As I’m writing more PowerShell (what I really mean is googling PowerShell or asking Steven @StevenMurawski), I ran into this weird thing. I was trying to hit an Azure Function that I wrote using Invoke-RestMethod and I kept getting the error:
Invoke-RestMethod : The underlying connection was closed: An unexpected error occurred on a send
WTF????? After googling a bunch, turns out this is a TLS issue. PowerShell defaults to TLS1, I needed mine to be at TLS1.2. More googling gave the the fix. Add this before you make your Invoke-RestMethod call
[Net.ServicePointManager]::SecurityProtocol = [Net.SecurityProtocolType]::Tls -bor [Net.SecurityProtocolType]::Tls11 -bor [Net.SecurityProtocolType]::Tls12
I’m sure i’m gonna run into this again so sticking this in my blog so I’ll find it quickly
Even i faced the same issue.
[Net.ServicePointManager]::SecurityProtocol = [Net.SecurityProtocolType]::Tls12
is worked for me in my local system.
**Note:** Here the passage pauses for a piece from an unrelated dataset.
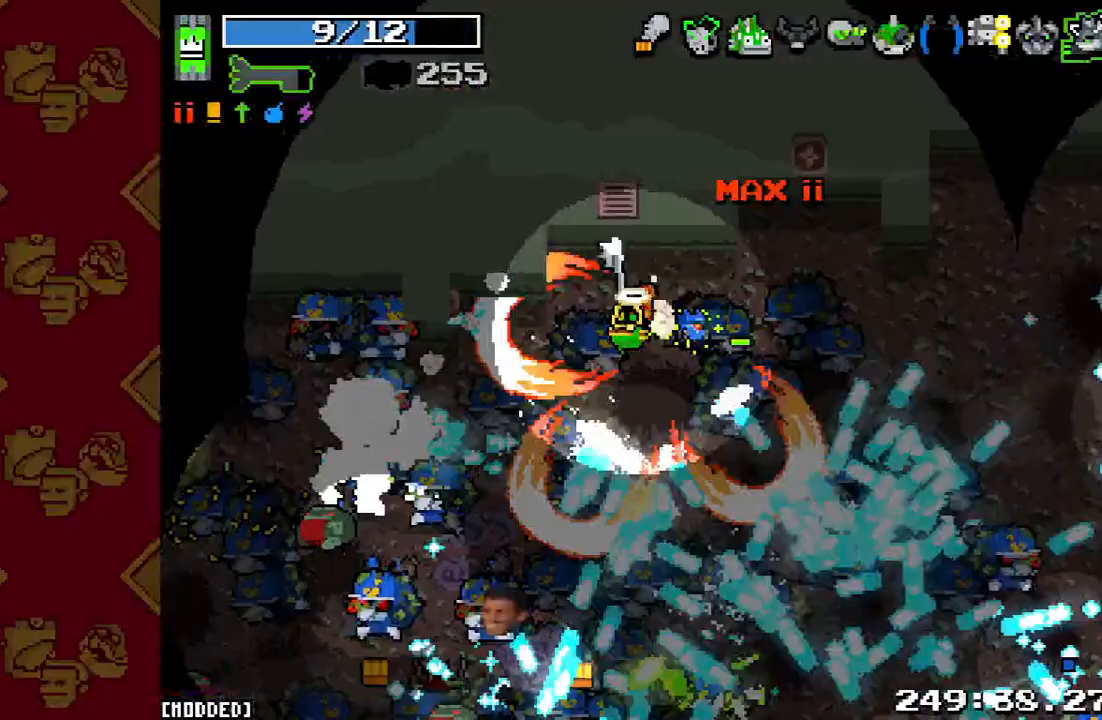
{"buttons": [], "left_stick": "left", "right_stick": "down", "events": [[133, "R2", "up"], [267, "R2", "down"], [400, "R2", "up"]]}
But not in VM.
Tried :
[Net.ServicePointManager]::SecurityProtocol = [Net.SecurityProtocolType]::Ssl3, [Net.SecurityProtocolType]::Tls, [Net.SecurityProtocolType]::Tls11, [Net.SecurityProtocolType]::Tls12
$code = @”
public class SSLHandler
{
public static System.Net.Security.RemoteCertificateValidationCallback GetSSLHandler()
{
return new System.Net.Security.RemoteCertificateValidationCallback((sender, certificate, chain, policyErrors) => { return true; });
}
}
“@
#compile the class
Add-Type -TypeDefinition $code
#disable checks using new class
[System.Net.ServicePointManager]::ServerCertificateValidationCallback = [SSLHandler]::GetSSLHandler()
try{
invoke-restmethod -uri $url -method GET
}
catch{
}
finally{
#enable checks again
[System.Net.ServicePointManager]::ServerCertificateValidationCallback = $null
}
This one also not worked….
finally enabled the firewall on the respective VM which worked for me.